The company's capital expenditure guidance for 2019 does not include any amount for expanding capacity, despite management's talk of building a (yet unfunded) factory in China and an assembly line in Reno, Nevada (also unfunded as of now).
It's evident from the European sales charts that competition has made life very difficult for Tesla -- even if the Model 3 is now on the cusp of selling in that initial 20,000 order book, which will look impressive, briefly, for about a quarter, barely. This natural and obvious increase in European sales is not enough to offset the 75% decline in U.S. sales we are seeing in early 2019.
So, the company is likely stuck at around 360,000 units per year until the Model Y comes out, which won't be in manufactured in meaningful volume until very late 2020 at best. The company first needs to obtain funding to spend on new factory / assembly line, and then build and properly test it. This takes two years for any automaker in the best of circumstances, assuming the company isn’t skipping on quality control.
Meanwhile, with the competition already mauling the company, it's just going to get worse, almost every other month from here on. Even as the Model 3 sees an imminent 20,000 unit dump into Europe starting right now, the combined efforts of Kia, Hyundai, Audi, Jaguar, Volkswagen, Nissan and Renault will make this Model 3 European sales number seem not as impressive as Tesla’s U.S. Model 3 sales did, during the second half of 2018 and even to some degree after the 75% drop January 1.
5) Speaking of Amazon, here are a few tidbits:
- Here is an 8-minute interview CEO Jeff Bezos did in July 13, 1999, in which he talks about his “obsessive attention to the customer experience.”
- Jeff Bezos, long known for guarding his privacy, faces his most public and personal crisis, The Washington Post
- The National Enquirer shows us just how sleazy it really is, The Washington Post
6) A final reminder about Charlie Munger’s Daily Journal annual meeting, which is taking place this Thursday at the DoubleTree Hilton in downtown Los Angeles. It starts at 10am with brief formalities and then Charlie takes questions from the 1,000+ people in the audience for a couple of hours.
Charlie is brilliant – always full of incredible insight and wisdom – so it’s well worth the trip (and at age 95, he's not getting any younger, though he's still razor-sharp)! It’s open to the public – you do not have to register or be a Berkshire or Daily Journal shareholder to attend.
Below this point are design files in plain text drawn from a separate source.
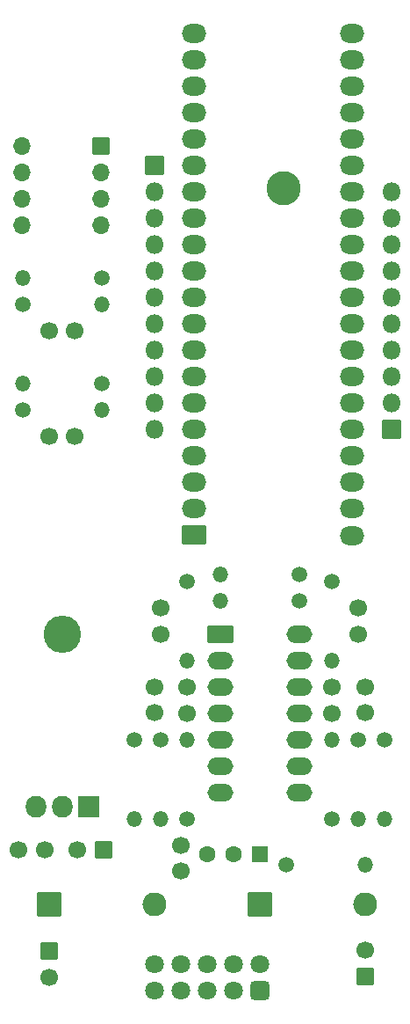
<source format=gbr>
%TF.GenerationSoftware,KiCad,Pcbnew,(6.0.0)*%
%TF.CreationDate,2022-11-14T01:28:36+01:00*%
%TF.ProjectId,Apeks,4170656b-732e-46b6-9963-61645f706362,rev?*%
%TF.SameCoordinates,Original*%
%TF.FileFunction,Soldermask,Bot*%
%TF.FilePolarity,Negative*%
%FSLAX46Y46*%
G04 Gerber Fmt 4.6, Leading zero omitted, Abs format (unit mm)*
G04 Created by KiCad (PCBNEW (6.0.0)) date 2022-11-14 01:28:36*
%MOMM*%
%LPD*%
G01*
G04 APERTURE LIST*
G04 Aperture macros list*
%AMRoundRect*
0 Rectangle with rounded corners*
0 $1 Rounding radius*
0 $2 $3 $4 $5 $6 $7 $8 $9 X,Y pos of 4 corners*
0 Add a 4 corners polygon primitive as box body*
4,1,4,$2,$3,$4,$5,$6,$7,$8,$9,$2,$3,0*
0 Add four circle primitives for the rounded corners*
1,1,$1+$1,$2,$3*
1,1,$1+$1,$4,$5*
1,1,$1+$1,$6,$7*
1,1,$1+$1,$8,$9*
0 Add four rect primitives between the rounded corners*
20,1,$1+$1,$2,$3,$4,$5,0*
20,1,$1+$1,$4,$5,$6,$7,0*
20,1,$1+$1,$6,$7,$8,$9,0*
20,1,$1+$1,$8,$9,$2,$3,0*%
G04 Aperture macros list end*
%ADD10C,1.700000*%
%ADD11C,1.500000*%
%ADD12O,1.500000X1.500000*%
%ADD13RoundRect,0.050000X-1.100000X-1.100000X1.100000X-1.100000X1.100000X1.100000X-1.100000X1.100000X0*%
%ADD14O,2.300000X2.300000*%
%ADD15RoundRect,0.050000X-0.850000X-0.850000X0.850000X-0.850000X0.850000X0.850000X-0.850000X0.850000X0*%
%ADD16O,1.800000X1.800000*%
%ADD17RoundRect,0.050000X0.850000X0.850000X-0.850000X0.850000X-0.850000X-0.850000X0.850000X-0.850000X0*%
%ADD18RoundRect,0.050000X0.750000X0.750000X-0.750000X0.750000X-0.750000X-0.750000X0.750000X-0.750000X0*%
%ADD19C,1.600000*%
%ADD20RoundRect,0.050000X-1.200000X-0.800000X1.200000X-0.800000X1.200000X0.800000X-1.200000X0.800000X0*%
%ADD21O,2.500000X1.700000*%
%ADD22C,3.300000*%
%ADD23RoundRect,0.050000X0.800000X0.800000X-0.800000X0.800000X-0.800000X-0.800000X0.800000X-0.800000X0*%
%ADD24O,1.700000X1.700000*%
%ADD25RoundRect,0.300000X0.600000X-0.600000X0.600000X0.600000X-0.600000X0.600000X-0.600000X-0.600000X0*%
%ADD26C,1.800000*%
%ADD27RoundRect,0.050000X1.125000X-0.863600X1.125000X0.863600X-1.125000X0.863600X-1.125000X-0.863600X0*%
%ADD28O,2.350000X1.827200*%
%ADD29RoundRect,0.050000X-0.800000X0.800000X-0.800000X-0.800000X0.800000X-0.800000X0.800000X0.800000X0*%
%ADD30RoundRect,0.050000X0.800000X-0.800000X0.800000X0.800000X-0.800000X0.800000X-0.800000X-0.800000X0*%
%ADD31O,3.600000X3.600000*%
%ADD32RoundRect,0.050000X0.952500X1.000000X-0.952500X1.000000X-0.952500X-1.000000X0.952500X-1.000000X0*%
%ADD33O,2.005000X2.100000*%
G04 APERTURE END LIST*
D10*
%TO.C,C10*%
X115570000Y-97155000D03*
X115570000Y-94655000D03*
%TD*%
D11*
%TO.C,R6*%
X109855000Y-62865000D03*
D12*
X102235000Y-62865000D03*
%TD*%
D11*
%TO.C,R4*%
X127635000Y-119380000D03*
D12*
X135255000Y-119380000D03*
%TD*%
D10*
%TO.C,C9*%
X134620000Y-97155000D03*
X134620000Y-94655000D03*
%TD*%
D13*
%TO.C,D1*%
X104775000Y-123190000D03*
D14*
X114935000Y-123190000D03*
%TD*%
D13*
%TO.C,D2*%
X125095000Y-123190000D03*
D14*
X135255000Y-123190000D03*
%TD*%
D15*
%TO.C,J6*%
X114935000Y-52070000D03*
D16*
X114935000Y-54610000D03*
X114935000Y-57150000D03*
X114935000Y-59690000D03*
X114935000Y-62230000D03*
X114935000Y-64770000D03*
X114935000Y-67310000D03*
X114935000Y-69850000D03*
X114935000Y-72390000D03*
X114935000Y-74930000D03*
X114935000Y-77470000D03*
%TD*%
D10*
%TO.C,C11*%
X101861300Y-117920000D03*
X104361300Y-117920000D03*
%TD*%
%TO.C,C1*%
X117475000Y-117495000D03*
X117475000Y-119995000D03*
%TD*%
%TO.C,C4*%
X135255000Y-102235000D03*
X135255000Y-104735000D03*
%TD*%
D11*
%TO.C,R14*%
X132080000Y-92095000D03*
D12*
X132080000Y-99715000D03*
%TD*%
D11*
%TO.C,R7*%
X109855000Y-73025000D03*
D12*
X102235000Y-73025000D03*
%TD*%
D17*
%TO.C,J7*%
X137795000Y-77470000D03*
D16*
X137795000Y-74930000D03*
X137795000Y-72390000D03*
X137795000Y-69850000D03*
X137795000Y-67310000D03*
X137795000Y-64770000D03*
X137795000Y-62230000D03*
X137795000Y-59690000D03*
X137795000Y-57150000D03*
X137795000Y-54610000D03*
%TD*%
D11*
%TO.C,R10*%
X137160000Y-107315000D03*
D12*
X137160000Y-114935000D03*
%TD*%
D11*
%TO.C,R11*%
X134620000Y-107335000D03*
D12*
X134620000Y-114955000D03*
%TD*%
D10*
%TO.C,C12*%
X118110000Y-102275000D03*
X118110000Y-104775000D03*
%TD*%
D11*
%TO.C,R8*%
X102235000Y-65405000D03*
D12*
X109855000Y-65405000D03*
%TD*%
D10*
%TO.C,C2*%
X104795000Y-67945000D03*
X107295000Y-67945000D03*
%TD*%
%TO.C,C3*%
X104795000Y-78105000D03*
X107295000Y-78105000D03*
%TD*%
D11*
%TO.C,R12*%
X113030000Y-107315000D03*
D12*
X113030000Y-114935000D03*
%TD*%
D11*
%TO.C,R9*%
X102235000Y-75565000D03*
D12*
X109855000Y-75565000D03*
%TD*%
D11*
%TO.C,R15*%
X118110000Y-92095000D03*
D12*
X118110000Y-99715000D03*
%TD*%
D10*
%TO.C,C5*%
X114935000Y-102255000D03*
X114935000Y-104755000D03*
%TD*%
D11*
%TO.C,R17*%
X128905000Y-91440000D03*
D12*
X121285000Y-91440000D03*
%TD*%
D11*
%TO.C,R16*%
X128905000Y-93980000D03*
D12*
X121285000Y-93980000D03*
%TD*%
D18*
%TO.C,U2*%
X125095000Y-118385000D03*
D19*
X122555000Y-118385000D03*
X120015000Y-118385000D03*
%TD*%
D11*
%TO.C,R13*%
X115570000Y-107335000D03*
D12*
X115570000Y-114955000D03*
%TD*%
D20*
%TO.C,U3*%
X121295000Y-97150000D03*
D21*
X121295000Y-99690000D03*
X121295000Y-102230000D03*
X121295000Y-104770000D03*
X121295000Y-107310000D03*
X121295000Y-109850000D03*
X121295000Y-112390000D03*
X128915000Y-112390000D03*
X128915000Y-109850000D03*
X128915000Y-107310000D03*
X128915000Y-104770000D03*
X128915000Y-102230000D03*
X128915000Y-99690000D03*
X128915000Y-97150000D03*
%TD*%
D11*
%TO.C,R25*%
X132080000Y-114955000D03*
D12*
X132080000Y-107335000D03*
%TD*%
D10*
%TO.C,C13*%
X132080000Y-104775000D03*
X132080000Y-102275000D03*
%TD*%
D11*
%TO.C,R26*%
X118110000Y-114955000D03*
D12*
X118110000Y-107335000D03*
%TD*%
D22*
%TO.C,H1*%
X127450000Y-54250000D03*
%TD*%
D23*
%TO.C,U4*%
X109845000Y-50175000D03*
D24*
X109845000Y-52715000D03*
X109845000Y-55255000D03*
X109845000Y-57795000D03*
X102225000Y-57795000D03*
X102225000Y-55255000D03*
X102225000Y-52715000D03*
X102225000Y-50175000D03*
%TD*%
D25*
%TO.C,J3*%
X125095000Y-131445000D03*
D26*
X125095000Y-128905000D03*
X122555000Y-131445000D03*
X122555000Y-128905000D03*
X120015000Y-131445000D03*
X120015000Y-128905000D03*
X117475000Y-131445000D03*
X117475000Y-128905000D03*
X114935000Y-131445000D03*
X114935000Y-128905000D03*
%TD*%
D27*
%TO.C,U1*%
X118745000Y-87640800D03*
D28*
X118745000Y-85100800D03*
X118745000Y-82560800D03*
X118745000Y-80020800D03*
X118745000Y-77480800D03*
X118745000Y-74940800D03*
X118745000Y-72400800D03*
X118745000Y-69860800D03*
X118745000Y-67320800D03*
X118745000Y-64780800D03*
X118745000Y-62240800D03*
X118745000Y-59700800D03*
X118745000Y-57160800D03*
X118745000Y-54620800D03*
X118745000Y-52080800D03*
X118745000Y-49540800D03*
X118745000Y-47000800D03*
X118745000Y-44460800D03*
X118745000Y-41920800D03*
X118745000Y-39380800D03*
X133985000Y-39380800D03*
X133985000Y-41920800D03*
X133985000Y-44460800D03*
X133985000Y-47000800D03*
X133985000Y-49540800D03*
X133985000Y-52080800D03*
X133985000Y-54620800D03*
X133985000Y-57160800D03*
X133985000Y-59700800D03*
X133985000Y-62240800D03*
X133985000Y-64780800D03*
X133985000Y-67320800D03*
X133985000Y-69860800D03*
X133985000Y-72400800D03*
X133985000Y-74940800D03*
X133985000Y-77480800D03*
X133985000Y-80020800D03*
X133985000Y-82560800D03*
X133985000Y-85100800D03*
X133985000Y-87691600D03*
%TD*%
D29*
%TO.C,C6*%
X104775000Y-127699888D03*
D10*
X104775000Y-130199888D03*
%TD*%
D30*
%TO.C,C7*%
X135255000Y-130110112D03*
D10*
X135255000Y-127610112D03*
%TD*%
D23*
%TO.C,C8*%
X110031413Y-117920000D03*
D10*
X107531413Y-117920000D03*
%TD*%
D31*
%TO.C,U5*%
X106045000Y-97155000D03*
D32*
X108585000Y-113815000D03*
D33*
X106045000Y-113815000D03*
X103505000Y-113815000D03*
%TD*%
M02*

</source>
If you come, I hope you’ll join me at the lunch I’m hosting at a lovely outdoor patio at the hotel immediately afterward. A free meal, good company and stimulating conversation – what's not to like? More than 200 people have already registered, but we still have more room. If you’d like to join us, just click here to register.
PS—You can do this as a day trip from NYC. I’m on the 5:30am JetBlue flight from JFK, returning on the 4:10pm flight back – a long day, but I’m avoiding the dreaded redeye!